© The Author(s), under exclusive license to APress Media, LLC, part of Springer Nature 2023
C. PittProcedural Generation in Godothttps://doi.org/10.1007/978-1-4842-8795-8_6

6. Creating a Seeding System

Christopher Pitt1  
(1)
Durbanville, South Africa
 

Back in Chapter 2, we learned that randomization takes a couple forms in game development. The first and most common is randomization where we don’t explicitly control the seed used. That’s what we used to randomize the behavior of the nodes in that chapter.

The second form of randomization is where we know what the seed is, and we can control it to some extent. Minecraft is a great example of this, because each level starts with an input where you can specify a seed.

Seeding can be a bit confusing, but it’s a way to start the randomization algorithm at an unguessable point. That’s because most randomization isn’t true randomization but rather pseudo-randomization.

Computers cannot produce random numbers without observing some outside stimulus; so instead, they offer a predictable kind of randomization progression.

Imagine an infinite sequence of random numbers. Seeding is a way to start at some point in the sequence and continue it:

An illustration of seeded randomization. Infinitely predictable random numbers are mentioned in addition to the seed, which is 90, and the next random number, which is 31.

Seeded randomization

If we pick a different seed, then the starting point is different, so the sequence of random numbers will be different. If someone using the same algorithm picks the seed of 90, they will get the same sequence of numbers.

Minecraft picks a random seed, seeded from details like the date and time and details of the computer’s hardware and configuration.

That seed is then used as the starting point for the pseudo-random number generation to create what appears to be a completely random world.

A New Experiment

We’ll become more familiar with these concepts as we see them in action. Let’s create a new experiment where we study the effects of pseudo-randomization and create a way for starting seeds to be derived and changed.

Let’s call it the SeedExperiment. We can add the following component tree, so we can edit the seed value and see a sample of random numbers that are generated with that seed:

A screenshot of the scene window with the seed experiment option selected. It opens the seed experiment window, where the generated random numbers are mentioned.

Setting up SeedExperiment

You can make these UI controls as small or as big as you like. We can't anchor them to the screen because their parent is a Node2D, so it has no implicit size.
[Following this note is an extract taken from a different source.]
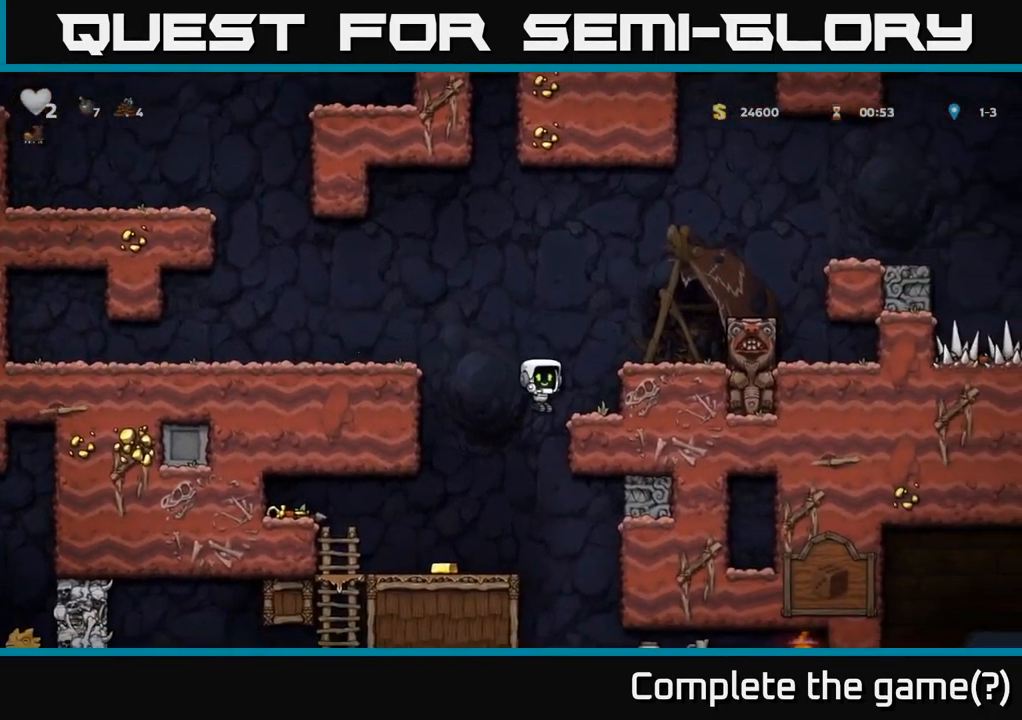
{"buttons": ["A", "DPAD_LEFT"], "left_stick": "center", "right_stick": "center", "events": [[100, "DPAD_LEFT", "up"], [234, "DPAD_LEFT", "down"], [484, "A", "down"]]}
We can set up a couple methods to pick a new random number and to update the sample of random numbers (the labels):

This is from nodes/experiments/seed_experiment.gd
extends GameExperiment
@onready var _line_edit := $VBoxContainer/HBoxContainer/LineEdit as LineEdit
@onready var _grid_container := $VBoxContainer/GridContainer as GridContainer
func pick_random_number() -> void:
    _line_edit.text = str(randi() % 100)
func update_random_sample() -> void:
    var generator = RandomNumberGenerator.new()
    generator.seed = _line_edit.text.to_int()
    for child in _grid_container.get_children():
        child.text = str(generator.randi() % 100)

Here, we can see both popular forms of randomization. The first is in pick_random_number, where we’re not defining a seed to start from. When the game starts, the randomize() function is automatically called. This is much the same way as Minecraft does to generate the seed, which it then allows the player to edit.

The second kind of randomization happens in update_random_sample, where we define the seed for the RandomNumberGenerator so that it starts at a predictable point.

We can tie these methods together by adding some signals to the LineEdit and Button, and we can also make the randomization process happen once on load:

This is from nodes/experiments/seed_experiment.gd
func _ready() -> void:
    refresh()
func refresh() -> void:
    pick_random_number()
    update_random_sample()
func _on_button_pressed() -> void:
    refresh()
func _on_line_edit_text_changed(_new_text: String) -> void:
    update_random_sample()

When the experiment starts, it will update the LineEdit with a random number between 0 and 99. This is used to update all the labels to use this as the seed.

Press the randomize button a few times to see the different samples. Then, edit the value of the LineEdit so that you switch back and forth between two known seeds. You’ll see that each time you put in the same seed number, the same sample set of random numbers appears.

That’s the power of seeded randomization. You can share the same experiences with your friends, even in a random system, if they use the same seed as you.

Generating Easier Seeds

A random number or sequence of random characters is difficult to remember. Random number generators tend to use longer seeds so that the seed is harder to guess.

Why force your players to remember a sequence of numbers when you can show them with something much easier, like two or three words? Those are much easier to memorize.

Search on Google or GitHub for a word list file in text format. I’m using one that is about 23KB big. I forget where exactly I found it, but I used it for a game I made a couple years ago.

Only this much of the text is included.